___ The input ___

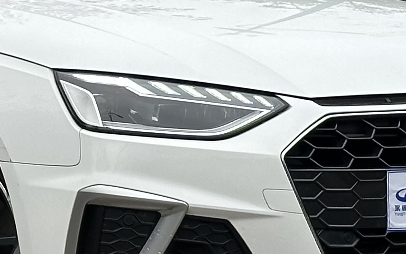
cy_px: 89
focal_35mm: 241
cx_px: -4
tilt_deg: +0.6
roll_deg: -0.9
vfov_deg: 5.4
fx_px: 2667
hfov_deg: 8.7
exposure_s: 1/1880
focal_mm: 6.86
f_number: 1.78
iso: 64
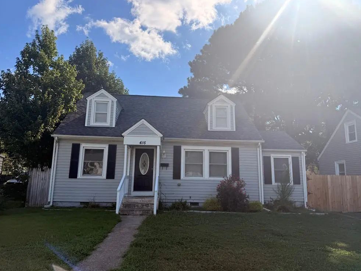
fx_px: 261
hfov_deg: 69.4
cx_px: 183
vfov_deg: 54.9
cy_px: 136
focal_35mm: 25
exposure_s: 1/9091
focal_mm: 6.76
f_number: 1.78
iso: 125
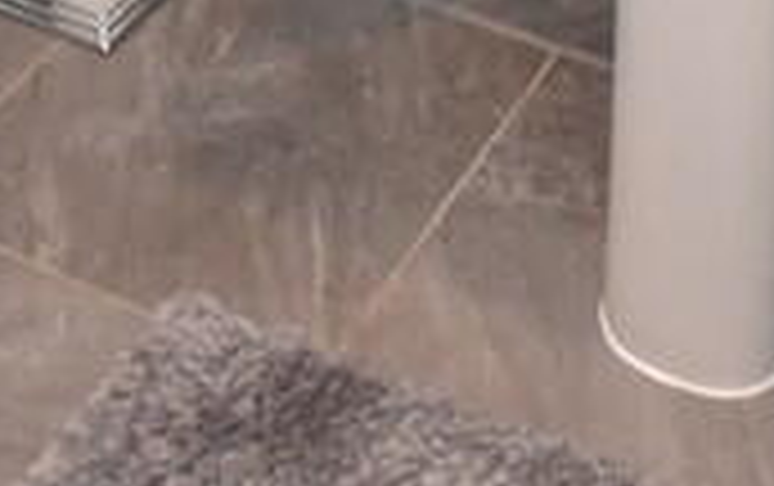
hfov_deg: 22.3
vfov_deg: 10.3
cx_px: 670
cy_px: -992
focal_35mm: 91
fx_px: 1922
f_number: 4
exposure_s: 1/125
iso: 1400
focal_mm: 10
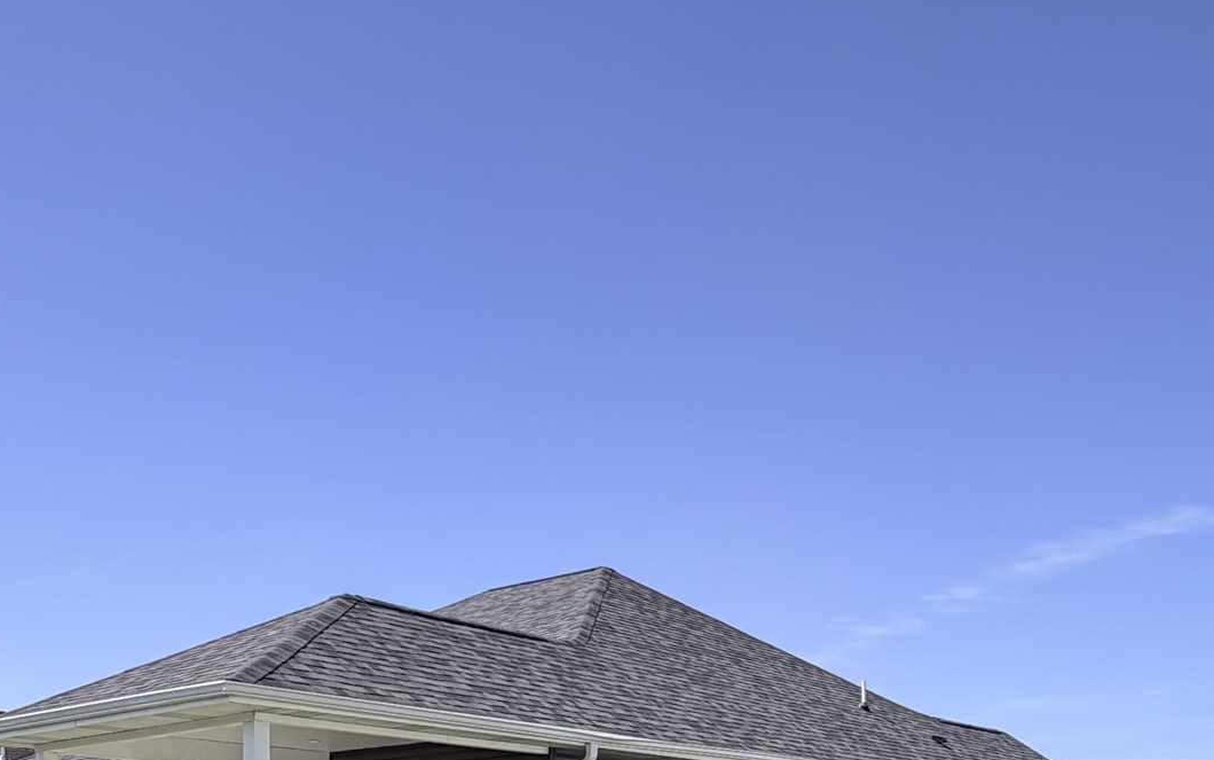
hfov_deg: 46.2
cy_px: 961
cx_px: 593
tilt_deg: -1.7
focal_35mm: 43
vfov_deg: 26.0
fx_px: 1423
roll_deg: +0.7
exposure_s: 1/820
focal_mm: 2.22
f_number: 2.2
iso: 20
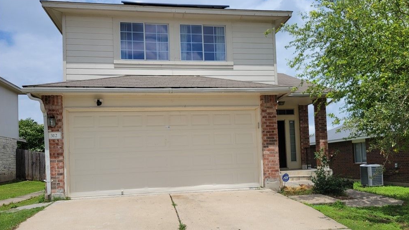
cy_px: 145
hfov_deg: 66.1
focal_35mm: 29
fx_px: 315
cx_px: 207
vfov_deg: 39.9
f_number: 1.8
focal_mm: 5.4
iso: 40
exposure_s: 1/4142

___

Excluding every picture, set down the listing exactly.

Exercise response:
cy_px: 89
focal_35mm: 241
cx_px: -4
tilt_deg: +0.6
roll_deg: -0.9
vfov_deg: 5.4
fx_px: 2667
hfov_deg: 8.7
exposure_s: 1/1880
focal_mm: 6.86
f_number: 1.78
iso: 64
fx_px: 261
hfov_deg: 69.4
cx_px: 183
vfov_deg: 54.9
cy_px: 136
focal_35mm: 25
exposure_s: 1/9091
focal_mm: 6.76
f_number: 1.78
iso: 125
hfov_deg: 22.3
vfov_deg: 10.3
cx_px: 670
cy_px: -992
focal_35mm: 91
fx_px: 1922
f_number: 4
exposure_s: 1/125
iso: 1400
focal_mm: 10
hfov_deg: 46.2
cy_px: 961
cx_px: 593
tilt_deg: -1.7
focal_35mm: 43
vfov_deg: 26.0
fx_px: 1423
roll_deg: +0.7
exposure_s: 1/820
focal_mm: 2.22
f_number: 2.2
iso: 20
cy_px: 145
hfov_deg: 66.1
focal_35mm: 29
fx_px: 315
cx_px: 207
vfov_deg: 39.9
f_number: 1.8
focal_mm: 5.4
iso: 40
exposure_s: 1/4142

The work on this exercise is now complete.